Jean Rhys' Wide Sargasso Sea regarding Charlotte Brontë's Jane Eyre
Introduction
The assignment of analyzing Jean Rhys' Wide Sargasso Sea regarding Charlotte Brontë's Jane Eyre seemed at first sight a lessonlike task, but prove to be a challenging reading experience. Wide Sargasso Sea by Jean Rhys is usually thought of as a postmodern and postcolonial response to Jane Eyre, as I mentioned, at first sight, but as we forstep in the plot it challenges us into a fascinating discovery of an exotic land, an exotic culture, sexuality, passion, the most controversial feelings of the human existence: love and hatred.
My analysis tries to find the links between the two novels, connecting the Mr. Rochester described in Wide Sargasso Sea and the one found in Jane Eyre, the picture of the passionate woman in Jamaica and the mad one in England, and ultimately the intention of the writer, which is merely given by herself: "The mad wife in Jane Eyre always interested me," Rhys said later in an interview. "I was convinced that Charlotte Brontë must have had something against the West Indies, and I was angry about it."
The writer
Jean Rhys was born Ella Gwendolen Rees Williams, in Roseau, to a Creole mother and a Welsh-born doctor. As a white girl in a predominantly black community, Rhys felt socially and intellectually isolated; in 1907 she left the island and went to school to England, returning only once, in 1936. After her father's death she had to pass on school, she got married, divorced, drifting between jobs. It is often said that her female protagonists are self-portraits, they present the same woman with different names and minor details at different stages of life, all drifting, unhappy, unstable, but with clear self-knowledge and understanding of others. In fact, Rhys had a great deal in common with the character of Antoinette Cosway, and her personal experiences likely shaped the events depicted in her fiction. In any case, her origins and the 16 years spent in Dominica shaped her personality and not only because of her Creole heritage.
"Do you consider yourself a West Indian?"
She shrugged.
"It was such a long time ago when I left."
"So you don't think of yourself as a West Indian writer?"
Again she shrugged, but said nothing.
"What about English?

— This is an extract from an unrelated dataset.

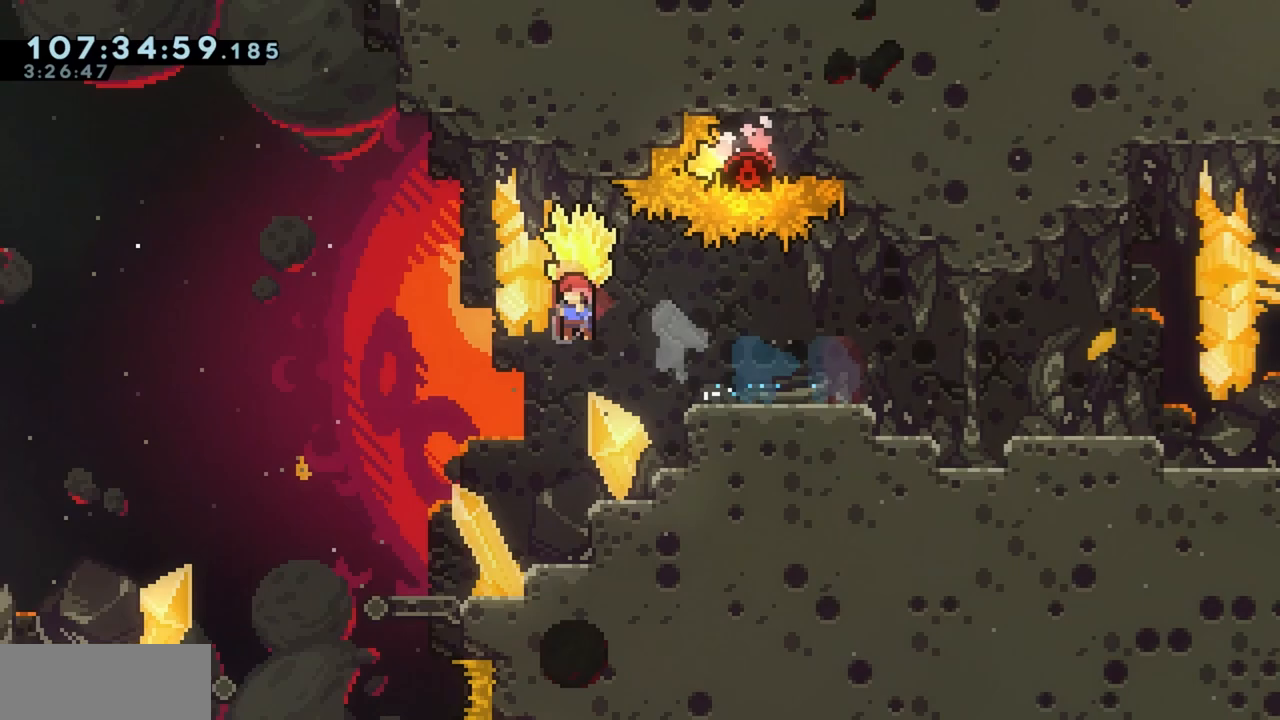
{"keys": ["dash", "w"], "events": [[167, "w", "up"], [267, "a", "up"], [267, "s", "down"], [317, "grab", "up"], [317, "jump", "up"], [350, "s", "up"], [400, "dash", "down"], [400, "w", "down"]]}
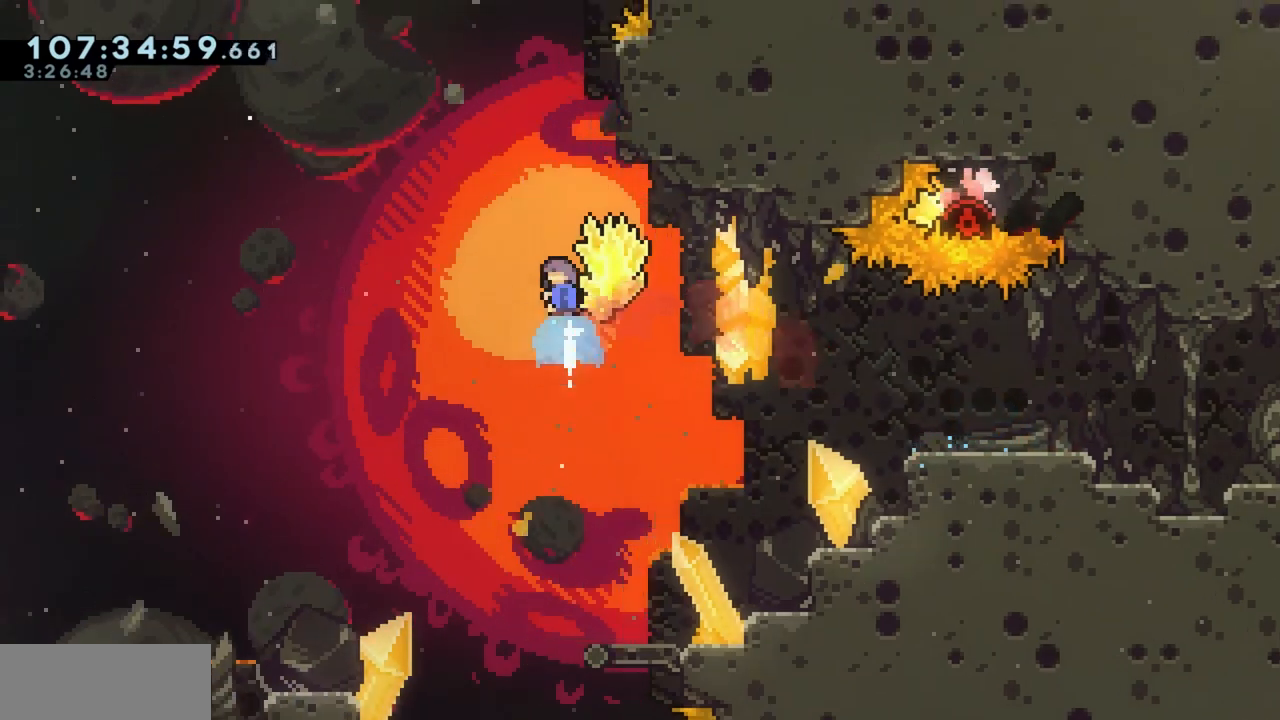
{"keys": ["d", "grab"], "events": [[50, "dash", "up"], [83, "grab", "down"], [317, "d", "down"], [417, "w", "up"]]}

Do you consider yourself an English writer?"
"No! I'm not, I'm not! I'm not even English."
"You have no desire to go back to Dominica?"
"Sometimes," she said.
"I don't belong anywhere but I get very worked up about the West Indies. I still care. . . ."
The Title
The choice of the title foreshadows the special character of this novel. The Sargasso Sea is a unique geographical phenomenon, since it doesn't have any coastline, beaches, shores and it doesn't come into contact with any land whatsoever. It is located in the middle of the Atlantic Ocean, bounded on the west by the Gulf Stream, on the north, by the North Atlantic Current, on the east, by the Canary Current; and on the south, by the North Atlantic Equatorial Current.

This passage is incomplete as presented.